Les cinq objectifs de la migration
« Quand le programme a commencé, nous avions prévu un certain calendrier. Mais depuis, nous avons beaucoup travaillé avec notre industrie pour déterminer ce qu'elle voulait et la meilleure façon de le concrétiser », précise la responsable. « Nous nous dirigeons à présent plus vers 2025, avec un certain nombre de point de passage d'ici là ».
« Il faut dire que ce que nous voulons faire est un peu plus ambitieux qu'au départ. Nous prévoyons des choses passionnantes en matière d'innovation. Nous cherchons également des moyens d'intégrer plus de participants », justifie-t-elle.
Au final, le projet s'est fixé cinq grands objectifs : accroître la résilience du système, en élargir l'accès (à de nouveaux acteurs), accroître son interopérabilité (à de nouvelles technologies), améliorer l'ergonomie fonctionnelle pour les utilisateurs et renforcer la gestion du risques de bout en bout.

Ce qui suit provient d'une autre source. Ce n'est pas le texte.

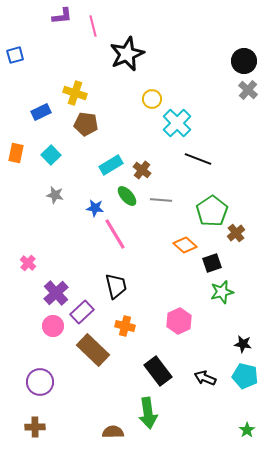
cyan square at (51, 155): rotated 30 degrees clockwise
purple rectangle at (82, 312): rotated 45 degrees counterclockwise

S'ouvrir aux acteurs non bancaires et à la FinTech
Pour établir cette liste, la Banque d'Angleterre a regardé de près l'évolution du secteur des services financiers. Elle en a conclue qu'il fallait un système qui, non seulement offre davantage de fonctionnalités, mais qui facilite aussi l'adhésion de nouvelles organisations.
Ce point clef a déjà débouché sur un changement de sa politique qui stipule à présent que des sociétés non bancaires peuvent devenir membres. « Cette mesure a été adoptée l'an dernier pour favoriser la concurrence et l'innovation » explique Victoria Cleland. La fintech spécialiste des transferts internationaux de fonds en peer-to-peer Transferwise est un exemple de nouveau membre non bancaire. D'autres devraient suivre, prévoit la responsable.
No Cloud, No Blockchain
Concernant le cahier des charges du futur partenaire informatique, la sécurité, la réactivité, la robustesse et l'expertise en matière de paiements arrivent en tête des priorités.
Pour la responsable, en revanche, le Cloud n'est pas envisagé à ce stade. Des discussions ont également eu lieu pour savoir si les registres numériques distribués (DLT) - en clair la Blockchain - pouvaient jouer un rôle dans le nouveau système.
« Nous avons décidé de ne pas utiliser de registre distribué parce que nous ne les avons pas vus utilisés à cette échelle, pas pour quelque chose d'aussi important. Mais nous avons vraiment hâte de voir si les entreprises qui l'utilisent peuvent le relier au système », se réjouit la responsable. « Nous n'utilisons pas [de DLT], mais nous créerons les conditions pour que d'autres puissent le faire ».